If you think somebody has used your information in a carding attack or attempted to get access to your card details, take the following steps to help protect your financial well-being:

• Notify your credit card issuer of fraudulent activity: If you notice unfamiliar charges on your card, contact your credit card issuer immediately online or by phone to report fraudulent activity. 
• File a report with the FTC: Visit IdentityTheft.gov to report the fraud attempt and get a recovery plan that can help minimize the impact of a carding attack.
• Invest in identity theft protection: Identity theft protection tools like LifeLock, which monitors millions of data points, can track where your information appears online and flag unauthorized use of your personal details, helping you protect against carding and other forms of fraud.

Under the Fair Credit Billing Act, cardholders are liable for no more than $50 in unauthorized charges, meaning the direct financial impact of falling victim to a carding scheme is unlikely to be significant.

But disputing fraudulent charges is a hassle, and carding can have other impacts including negatively affecting your credit score, so it's important to take steps to protect yourself.

Protect against carding and other fraud

Understanding how carding works is a good first step toward protecting your finances, but it’s just the start.

Subscribing to LifeLock adds an extra layer of protection against fraudulent activity, with features including dark web and credit monitoring, automatic alerts of potential identity theft, and stolen wallet protection that helps you take action to reduce your vulnerability if your wallet is stolen.

FAQs

How can I tell if my credit card information has been compromised?

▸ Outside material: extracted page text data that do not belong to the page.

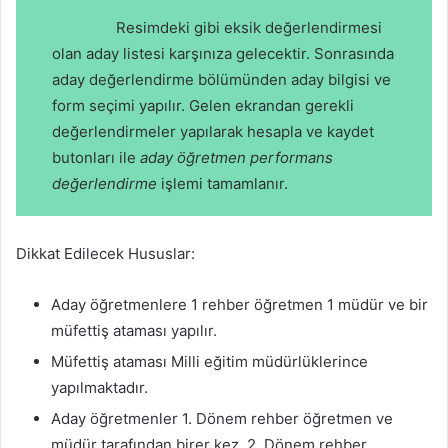
Resimdeki gibi eksik değerlendirmesi
olan aday listesi karşınıza gelecektir. Sonrasında
aday değerlendirme bölümünden aday bilgisi ve
form seçimi yapılır. Gelen ekrandan gerekli
değerlendirmeler yapılarak hesapla ve kaydet
butonları ile
aday öğretmen performans
değerlendirme
işlemi tamamlanır.
Dikkat Edilecek Hususlar:
Aday öğretmenlere 1 rehber öğretmen 1 müdür ve bir
müfettiş ataması yapılır.
Müfettiş ataması Milli eğitim müdürlüklerince
yapılmaktadır.
Aday öğretmenler 1. Dönem rehber öğretmen ve
müdür tarafından birer kez, 2. Dönem rehber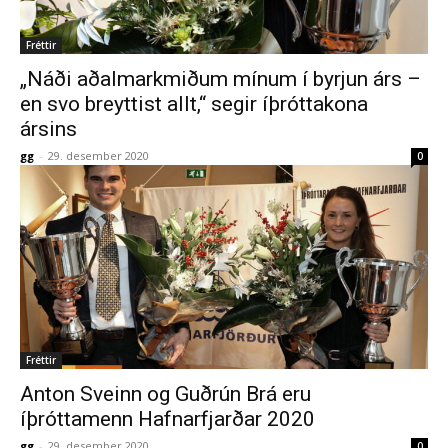
Fréttir
„Náði aðalmarkmiðum mínum í byrjun árs –
en svo breyttist allt,“ segir íþróttakona
ársins
gg
-
29. desember 2020
0
Fréttir
Anton Sveinn og Guðrún Brá eru
íþróttamenn Hafnarfjarðar 2020
gg
-
29. desember 2020
0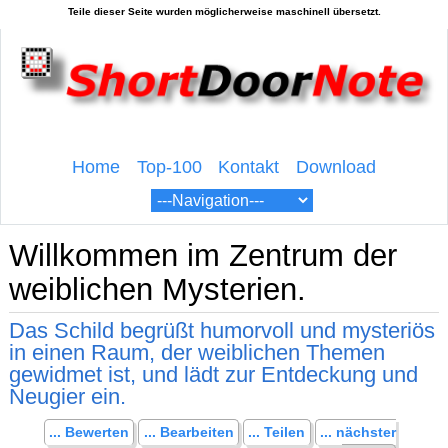
Home
Top-100
Kontakt
Download
Willkommen im Zentrum der
weiblichen Mysterien.
Das Schild begrüßt humorvoll und mysteriös
in einen Raum, der weiblichen Themen
gewidmet ist, und lädt zur Entdeckung und
Neugier ein.
... Bewerten
... Bearbeiten
... Teilen
... nächster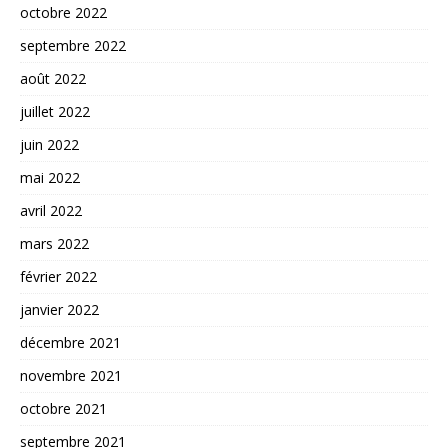
octobre 2022
septembre 2022
août 2022
juillet 2022
juin 2022
mai 2022
avril 2022
mars 2022
février 2022
janvier 2022
décembre 2021
novembre 2021
octobre 2021
septembre 2021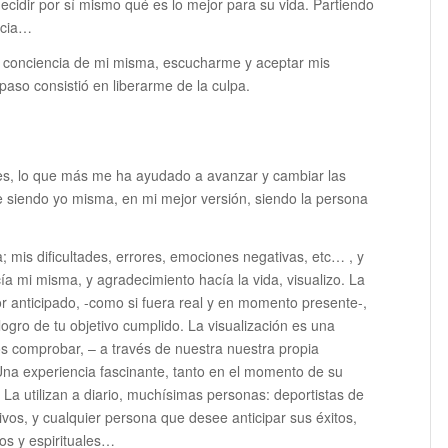
cidir por sí mismo qué es lo mejor para su vida. Partiendo
ncia…
mar conciencia de mi misma, escucharme y aceptar mis
aso consistió en liberarme de la culpa.
es, lo que más me ha ayudado a avanzar y cambiar las
 siendo yo misma, en mi mejor versión, siendo la persona
a; mis dificultades, errores, emociones negativas, etc… , y
a mi misma, y agradecimiento hacía la vida, visualizo. La
 por anticipado, -como si fuera real y en momento presente-,
logro de tu objetivo cumplido. La visualización es una
s comprobar, – a través de nuestra nuestra propia
Una experiencia fascinante, tanto en el momento de su
 La utilizan a diario, muchísimas personas: deportistas de
tivos, y cualquier persona que desee anticipar sus éxitos,
os y espirituales…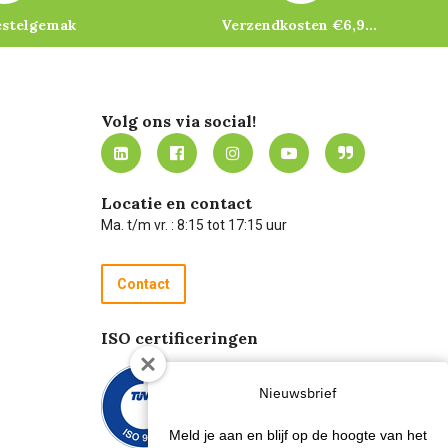
estelgemak
Verzendkosten €6,95 – gratis bij je eerste bestelling vanaf €200
Volg ons via social!
Locatie en contact
Ma. t/m vr. : 8:15 tot 17:15 uur
Contact
ISO certificeringen
Nieuwsbrief
Meld je aan en blijf op de hoogte van het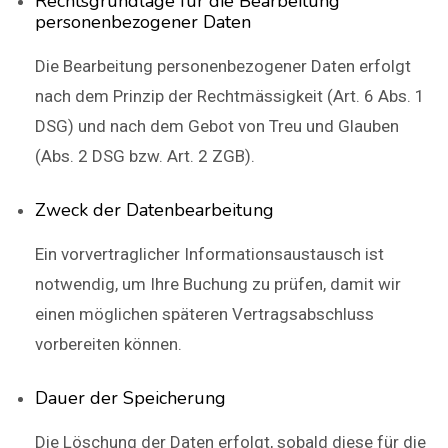
Rechtsgrundlage für die Bearbeitung
personenbezogener Daten
Die Bearbeitung personenbezogener Daten erfolgt
nach dem Prinzip der Rechtmässigkeit (Art. 6 Abs. 1
DSG) und nach dem Gebot von Treu und Glauben
(Abs. 2 DSG bzw. Art. 2 ZGB).
Zweck der Datenbearbeitung
Ein vorvertraglicher Informationsaustausch ist
notwendig, um Ihre Buchung zu prüfen, damit wir
einen möglichen späteren Vertragsabschluss
vorbereiten können.
Dauer der Speicherung
Die Löschung der Daten erfolgt, sobald diese für die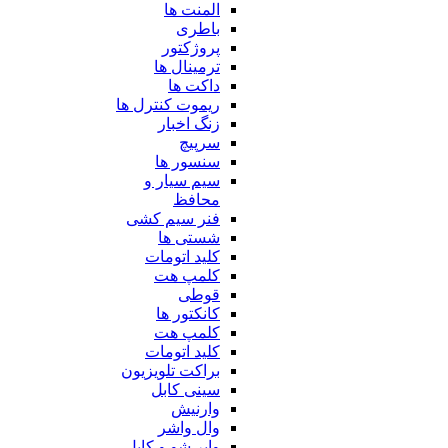
المنت ها
باطری
پروژکتور
ترمینال ها
داکت ها
ریموت کنترل ها
زنگ اخبار
سرپیچ
سنسور ها
سیم سیار و
محافظ
فنر سیم کشی
شستی ها
کلید اتومات
کلمپ هت
قوطی
کانکتور ها
کلمپ هت
کلید اتومات
براکت تلویزیون
سینی کابل
وارنیش
وال واشر
وایر شو و کابل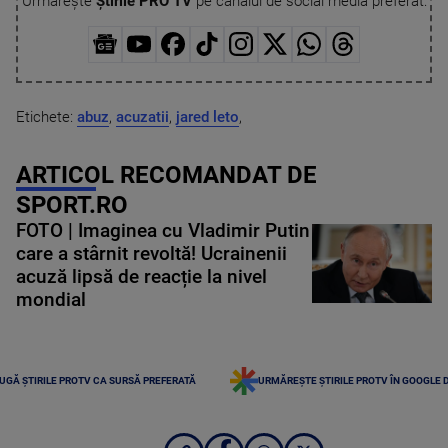
Urmărește
Știrile PRO TV
pe canalul de social media preferat:
Etichete:
abuz
,
acuzatii
,
jared leto
,
ARTICOL RECOMANDAT DE
SPORT.RO
FOTO | Imaginea cu Vladimir Putin
care a stârnit revoltă! Ucrainenii
acuză lipsă de reacție la nivel
mondial
UGĂ ȘTIRILE PROTV CA SURSĂ PREFERATĂ
URMĂREȘTE ȘTIRILE PROTV ÎN GOOGLE 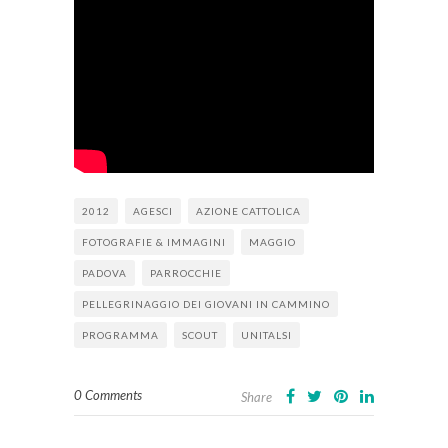
2012
AGESCI
AZIONE CATTOLICA
FOTOGRAFIE & IMMAGINI
MAGGIO
PADOVA
PARROCCHIE
PELLEGRINAGGIO DEI GIOVANI IN CAMMINO
PROGRAMMA
SCOUT
UNITALSI
0 Comments
Share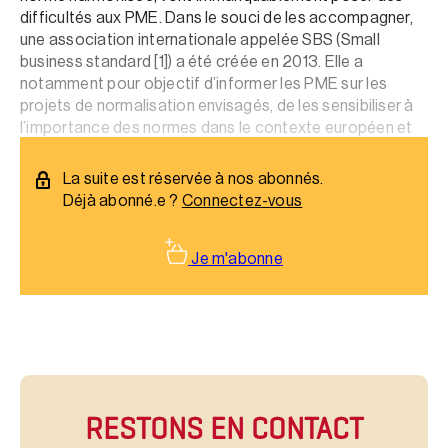
difficultés aux PME. Dans le souci de les accompagner,
une association internationale appelée SBS (Small
business standard [1]) a été créée en 2013. Elle a
notamment pour objectif d’informer les PME sur les
projets de normalisation envisagés, de les sensibiliser à
l’importance des normes dans le contexte européen et
de développer une activité de formation…
La suite est réservée à nos abonnés.
Déjà abonné.e ?
Connectez-vous
Je m'abonne
RESTONS EN CONTACT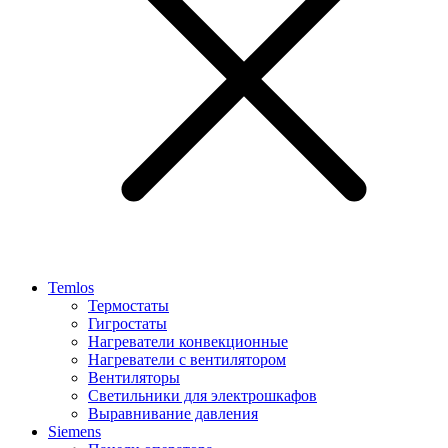
Temlos
Термостаты
Гигростаты
Нагреватели конвекционные
Нагреватели с вентилятором
Вентиляторы
Светильники для электрошкафов
Выравнивание давления
Siemens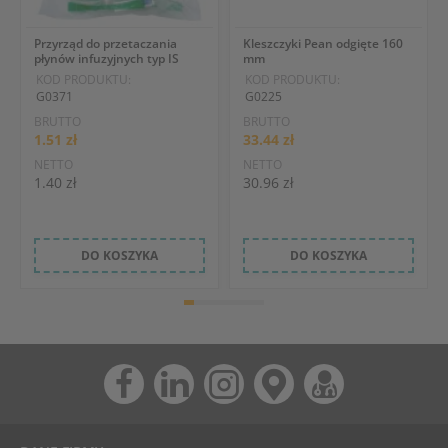
Przyrząd do przetaczania
Kleszczyki Pean odgięte 160
płynów infuzyjnych typ IS
mm
KOD PRODUKTU:
KOD PRODUKTU:
G0371
G0225
BRUTTO
BRUTTO
1.51 zł
33.44 zł
NETTO
NETTO
1.40 zł
30.96 zł
DO KOSZYKA
DO KOSZYKA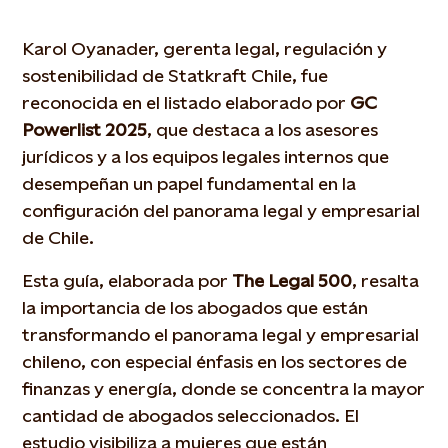
Karol Oyanader, gerenta legal, regulación y
sostenibilidad de Statkraft Chile, fue
reconocida en el listado elaborado por
GC
Powerlist 2025
, que destaca a los asesores
jurídicos y a los equipos legales internos que
desempeñan un papel fundamental en la
configuración del panorama legal y empresarial
de Chile.
Esta guía, elaborada por
The Legal 500
, resalta
la importancia de los abogados que están
transformando el panorama legal y empresarial
chileno, con especial énfasis en los sectores de
finanzas y energía, donde se concentra la mayor
cantidad de abogados seleccionados. El
estudio visibiliza a mujeres que están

The most reliable indicators of carding are unfamiliar or unauthorized transactions appearing in your online banking app or on your monthly card statements. In particular, look out for:

• Multiple small charges
• Charges from an unknown merchant
• Payments from overseas
• Declined transactions
• Decreased credit availability

Can carding impact my credit score?

If you fall victim to a carding scheme, you might see a negative impact on your credit score based on changes to your credit utilization ratio and potential missed payments on fraudulent purchases. However, catching and stopping carding attacks early may enable you to resolve the situation before it has downstream effects on your credit score.

Is carding illegal?

Yes, carding is illegal. It involves using stolen credit card information for fraudulent purchases, which makes it an example of both identity theft and financial fraud, both of which can carry serious legal consequences.